Benchmark¶
RCG ships a labeled dataset and a rcg benchmark harness so the detectors' quality
is measurable and reproducible — not just asserted.
rcg benchmark benchmarks/dataset.jsonl --embedder hashing --judge mock --semantic
On the 62-pair labeled set (deterministic config — mock judge, lexical embedder):
| pass | precision | recall | F1 |
|---|---|---|---|
| syntactic | 1.000 | 0.500 | 0.667 |
| combined (lexical embedder + mock judge) | 0.867 | 0.500 | 0.634 |
By category, the syntactic pass scores 1.000 / 1.000 on approval-stance and 1.000 / 0.800 on modality — perfect precision, and the approval-stance logic that kills false positives works exactly as intended.
An honest finding
Non-keyword semantic conflicts (rules that disagree without sharing words) need
the Anthropic judge — the deterministic mock judge is the bottleneck there, not
the embedder.

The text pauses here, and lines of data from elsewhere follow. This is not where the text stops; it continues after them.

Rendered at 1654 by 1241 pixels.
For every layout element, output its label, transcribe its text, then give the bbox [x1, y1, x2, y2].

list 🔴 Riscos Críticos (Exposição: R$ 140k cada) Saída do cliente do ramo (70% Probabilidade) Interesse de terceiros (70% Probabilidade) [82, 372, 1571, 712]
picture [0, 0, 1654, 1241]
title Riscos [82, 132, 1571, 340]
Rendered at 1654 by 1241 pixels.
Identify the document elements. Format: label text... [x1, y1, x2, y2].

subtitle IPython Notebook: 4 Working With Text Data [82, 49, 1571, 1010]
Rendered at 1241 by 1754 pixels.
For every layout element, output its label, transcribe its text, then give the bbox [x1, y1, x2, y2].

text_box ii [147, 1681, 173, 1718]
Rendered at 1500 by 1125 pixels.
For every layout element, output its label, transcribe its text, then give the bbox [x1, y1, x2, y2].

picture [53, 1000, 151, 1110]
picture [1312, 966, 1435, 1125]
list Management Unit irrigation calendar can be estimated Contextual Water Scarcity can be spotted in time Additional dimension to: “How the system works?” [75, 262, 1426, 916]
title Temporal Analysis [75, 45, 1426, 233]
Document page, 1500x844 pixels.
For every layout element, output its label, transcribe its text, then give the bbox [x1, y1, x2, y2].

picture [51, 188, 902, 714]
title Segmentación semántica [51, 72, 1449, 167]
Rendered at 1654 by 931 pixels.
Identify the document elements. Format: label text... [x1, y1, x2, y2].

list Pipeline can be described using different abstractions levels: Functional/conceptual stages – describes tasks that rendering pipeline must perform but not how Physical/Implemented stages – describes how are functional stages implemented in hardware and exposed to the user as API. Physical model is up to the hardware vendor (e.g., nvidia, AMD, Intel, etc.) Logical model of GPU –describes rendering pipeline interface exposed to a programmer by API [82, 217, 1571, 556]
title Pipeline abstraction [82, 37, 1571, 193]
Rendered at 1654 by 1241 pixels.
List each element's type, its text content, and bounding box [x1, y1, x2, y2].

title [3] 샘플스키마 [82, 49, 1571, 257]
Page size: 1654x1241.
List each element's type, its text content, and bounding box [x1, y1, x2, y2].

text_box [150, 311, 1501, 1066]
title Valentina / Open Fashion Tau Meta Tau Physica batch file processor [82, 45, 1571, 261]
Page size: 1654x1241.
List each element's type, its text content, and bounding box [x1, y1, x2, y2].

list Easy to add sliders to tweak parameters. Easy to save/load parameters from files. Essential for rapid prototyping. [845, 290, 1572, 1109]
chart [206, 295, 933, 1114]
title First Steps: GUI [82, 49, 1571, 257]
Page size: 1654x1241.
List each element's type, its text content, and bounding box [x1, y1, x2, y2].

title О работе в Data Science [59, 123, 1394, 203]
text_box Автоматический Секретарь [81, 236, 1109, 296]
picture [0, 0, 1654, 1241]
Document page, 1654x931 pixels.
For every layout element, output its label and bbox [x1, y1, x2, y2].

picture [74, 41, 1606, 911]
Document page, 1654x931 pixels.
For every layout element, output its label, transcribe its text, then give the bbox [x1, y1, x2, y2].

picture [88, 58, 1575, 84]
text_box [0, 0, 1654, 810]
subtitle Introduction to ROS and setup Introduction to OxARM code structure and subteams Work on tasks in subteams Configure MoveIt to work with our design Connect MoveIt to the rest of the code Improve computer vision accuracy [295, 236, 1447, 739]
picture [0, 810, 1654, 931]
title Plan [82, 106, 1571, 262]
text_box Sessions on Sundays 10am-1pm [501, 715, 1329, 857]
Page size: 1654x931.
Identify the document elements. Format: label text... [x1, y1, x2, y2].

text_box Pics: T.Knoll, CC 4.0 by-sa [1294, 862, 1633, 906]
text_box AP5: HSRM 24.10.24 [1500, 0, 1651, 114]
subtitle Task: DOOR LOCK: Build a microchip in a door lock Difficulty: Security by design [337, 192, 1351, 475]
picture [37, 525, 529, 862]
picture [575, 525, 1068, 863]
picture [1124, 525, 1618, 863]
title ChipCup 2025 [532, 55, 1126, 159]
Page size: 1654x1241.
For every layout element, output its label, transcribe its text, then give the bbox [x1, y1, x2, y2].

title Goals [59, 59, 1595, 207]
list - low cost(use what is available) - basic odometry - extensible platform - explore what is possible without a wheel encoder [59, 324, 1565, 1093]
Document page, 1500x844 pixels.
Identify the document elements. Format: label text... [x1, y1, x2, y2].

A real (sentence-transformers) embedder widens the semantic pass's
candidate recall (0.269 → 0.462) at a precision cost; converting those to true
positives needs --judge anthropic. We publish this rather than claim a recall
lift the mock judge masks.
Reproduce the real-embeddings + real-judge numbers:
pip install 'rule-coherence-graph[embeddings]'
export ANTHROPIC_API_KEY=sk-...
rcg benchmark benchmarks/dataset.jsonl --embedder sentence-transformers --judge anthropic --semantic
Full tables, every config, and the complete reading: benchmarks/RESULTS.md on GitHub.
Caveats
The dataset is small and synthetic/illustrative, and the default embedder is
lexical — install the [embeddings] extra for real semantic recall. Treat these
numbers as a regression signal and a starting point, not a leaderboard.